My current PCP set up a one hour and forty-five minute appointment to be able to understand everything that was happening, and how she could help me. She referred me to my final neurologist, who told me of course you feel depressed when your brain is completely depleted! Your brain uses more energy than any other organ in your body, around 25% of your total energy needs. When your brain is trying to heal, it needs even more. Doesn’t it make sense that when it is completely depleted, it will require a shutdown period? He helped me in so many ways, but mostly, he let me know that I was normal and that it was okay—no, necessary—to sleep for 3 days straight now and then.
My second action item was to learn to accept that this was a natural part of my new life. I had accepted not driving. I had accepted not being able to read well when I had been an avid reader before. I had accepted no longer being able to guide the finances of the agency for which I had worked. Why couldn’t I accept the need for long naps? I sought the help of a mental health therapist and saw her for several months. She helped me to understand how to cope with all aspects of my new life.
Next, I learned to listen to my brain and to put myself first when I needed to rest. I don’t read as much as I used to. I don’t watch action films as intently. I try not to do things that require intense visual acuity for very long. I do not make nearly as many social plans as I used to, and when I do it’s on my terms. I schedule downtime for myself every week. I meditate regularly. And when I’m tired, I go to bed. If I have to leave in the middle of a movie and go to bed, I do so. If I have to sleep in and miss a breakfast engagement, I do so. I make sure I get 10 hours of sleep every night, and more when I need it. When someone tries to interfere with this, I tell them in no uncertain terms that I have a brain injury, and if I do not take care of myself, I will feel like I want to die. I tell them “in no uncertain terms” because most people don’t understand this type of illness. I look fine, and I seem fine, so they don’t understand, and they try to brush aside my needs if they don’t understand how serious it is.
Most importantly, I take my brain injury seriously, and try to protect myself from further damage. There are still times when my brain gets over tired and starts to slip into that abject misery. But I’ve armed myself with responses to that. I know that sleep is my friend, not my enemy as I used to think. I know that in a day or two, I will wake and be happy again. I remind myself that I have never regretted allowing myself to live through another exhaustion spell and enjoy the time that I am not exhausted.

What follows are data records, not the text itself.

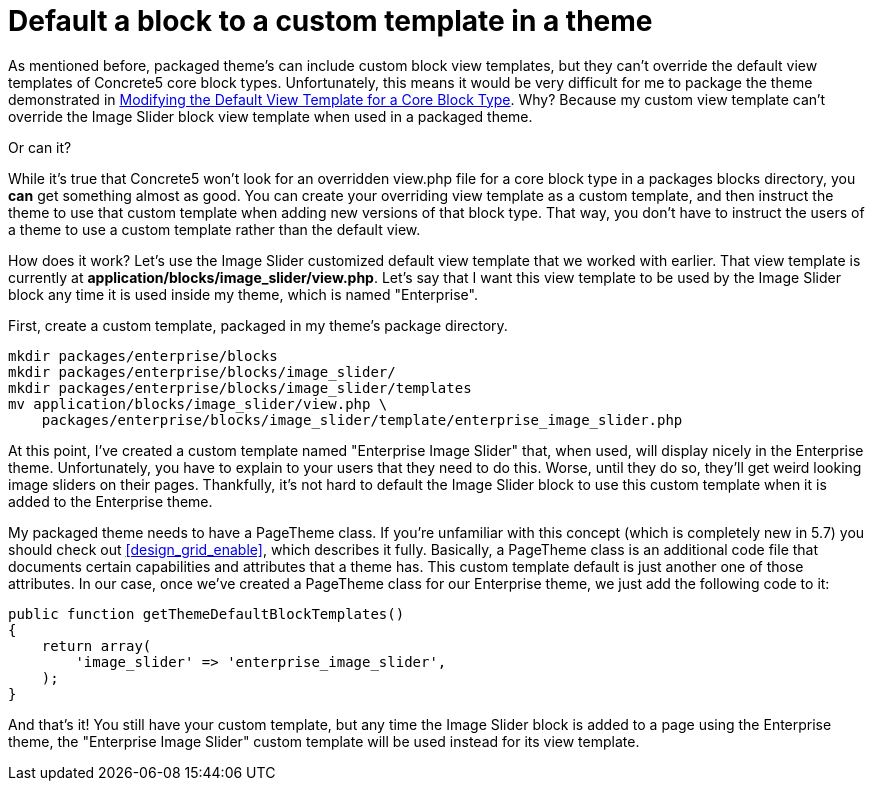 [[blocks_existing-block-types_custom-view-templates_default-custom-template]]
= Default a block to a custom template in a theme

As mentioned before, packaged theme's can include custom block view templates, but they can't override the default view templates of Concrete5 core block types.
Unfortunately, this means it would be very difficult for me to package the theme demonstrated in link:#[Modifying the Default View Template for a Core Block Type].
Why?
Because my custom view template can't override the Image Slider block view template when used in a packaged theme.

Or can it?

While it's true that Concrete5 won't look for an overridden view.php file for a core block type in a packages blocks directory, you *can* get something almost as good.
You can create your overriding view template as a custom template, and then instruct the theme to use that custom template when adding new versions of that block type.
That way, you don't have to instruct the users of a theme to use a custom template rather than the default view.

How does it work?
Let's use the Image Slider customized default view template that we worked with earlier.
That view template is currently at **application/blocks/image_slider/view.php**.
Let's say that I want this view template to be used by the Image Slider block any time it is used inside my theme, which is named "Enterprise".

First, create a custom template, packaged in my theme's package directory.

----
mkdir packages/enterprise/blocks
mkdir packages/enterprise/blocks/image_slider/
mkdir packages/enterprise/blocks/image_slider/templates
mv application/blocks/image_slider/view.php \
    packages/enterprise/blocks/image_slider/template/enterprise_image_slider.php
----

At this point, I've created a custom template named "Enterprise Image Slider" that, when used, will display nicely in the Enterprise theme.
Unfortunately, you have to explain to your users that they need to do this.
Worse, until they do so, they'll get weird looking image sliders on their pages.
Thankfully, it's not hard to default the Image Slider block to use this custom template when it is added to the Enterprise theme.

My packaged theme needs to have a PageTheme class.
If you're unfamiliar with this concept (which is completely new in 5.7) you should check out <<design_grid_enable>>, which describes it fully.
Basically, a PageTheme class is an additional code file that documents certain capabilities and attributes that a theme has.
This custom template default is just another one of those attributes.
In our case, once we've created a PageTheme class for our Enterprise theme, we just add the following code to it:

[source,php]
----
public function getThemeDefaultBlockTemplates()
{
    return array(
        'image_slider' => 'enterprise_image_slider',
    );
}
----

And that's it!
You still have your custom template, but any time the Image Slider block is added to a page using the Enterprise theme, the "Enterprise Image Slider" custom template will be used instead for its view template.
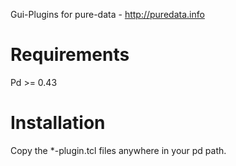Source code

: Gui-Plugins for pure-data - http://puredata.info

* Requirements

  Pd >= 0.43

* Installation

  Copy the *-plugin.tcl files anywhere in your pd path.
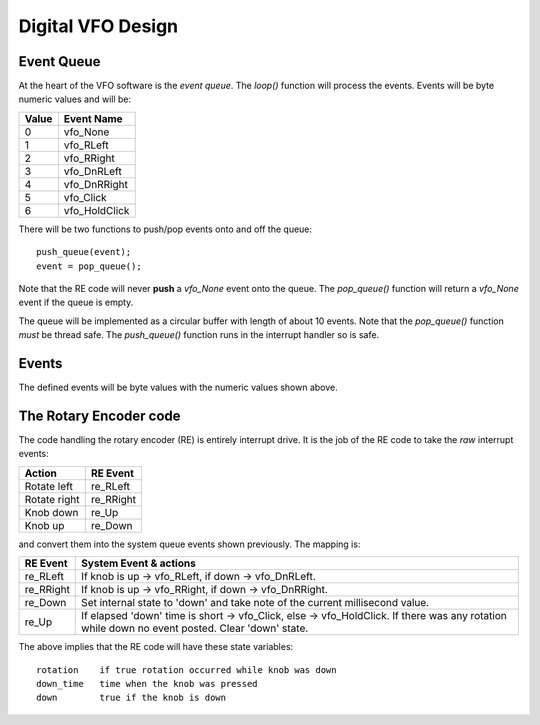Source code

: Digital VFO Design
==================

Event Queue
-----------

At the heart of the VFO software is the *event queue*.  The *loop()* function
will process the events.  Events will be byte numeric values and will be:

+-------+---------------+
| Value | Event Name    |
+=======+===============+
|   0	| vfo_None      |
+-------+---------------+
|   1	| vfo_RLeft     |
+-------+---------------+
|   2	| vfo_RRight    |
+-------+---------------+
|   3	| vfo_DnRLeft   |
+-------+---------------+
|   4	| vfo_DnRRight  |
+-------+---------------+
|   5	| vfo_Click     |
+-------+---------------+
|   6	| vfo_HoldClick |
+-------+---------------+

There will be two functions to push/pop events onto and off the queue::

    push_queue(event);
    event = pop_queue();

Note that the RE code will never **push** a *vfo_None* event onto the queue.
The *pop_queue()* function will return a *vfo_None* event if the queue is empty.

The queue will be implemented as a circular buffer with length of about
10 events.  Note that the *pop_queue()* function *must* be thread safe.
The *push_queue()* function runs in the interrupt handler so is safe.

Events
------

The defined events will be byte values with the numeric values shown above.

The Rotary Encoder code
-----------------------

The code handling the rotary encoder (RE) is entirely interrupt drive.  It is
the job of the RE code to take the *raw* interrupt events:

+--------------+------------+
| Action       | RE Event   |
+==============+============+
| Rotate left  | re_RLeft   |
+--------------+------------+
| Rotate right | re_RRight  |
+--------------+------------+
| Knob down    | re_Up      |
+--------------+------------+
| Knob up      | re_Down    |
+--------------+------------+

and convert them into the system queue events shown previously.  The mapping is:

+-----------+------------------------------------------------------------------------------+
| RE Event  | System Event & actions                                                       |
+===========+==============================================================================+
| re_RLeft  | If knob is up -> vfo_RLeft, if down -> vfo_DnRLeft.                          |
+-----------+------------------------------------------------------------------------------+
| re_RRight | If knob is up -> vfo_RRight, if down -> vfo_DnRRight.                        |
+-----------+------------------------------------------------------------------------------+
| re_Down   | Set internal state to 'down' and take note of the current millisecond value. |
+-----------+------------------------------------------------------------------------------+
| re_Up     | If elapsed 'down' time is short -> vfo_Click, else -> vfo_HoldClick.         |
|           | If there was any rotation while down no event posted.  Clear 'down' state.   |
+-----------+------------------------------------------------------------------------------+

The above implies that the RE code will have these state variables::

    rotation	if true rotation occurred while knob was down
    down_time	time when the knob was pressed
    down	true if the knob is down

No one ever told me I’d have this depression, but I’ve learned it is a natural part of many brain injuries. If you are, or have a loved one who is, someone with a brain injury, arm yourself with this knowledge. It’s important to know that this is normal, and may get better with time for healing. Follow the steps that I stumbled upon by finding doctors who will listen to you and understand what you are going through, and a mental health professional who can help guide you towards acceptance and development of a plan when these spells occur. I know that someday I will die, but for now, I will enjoy life however I can and assume that “No!” is the answer to the question, “Is death better than this?” I hope that is your answer as well.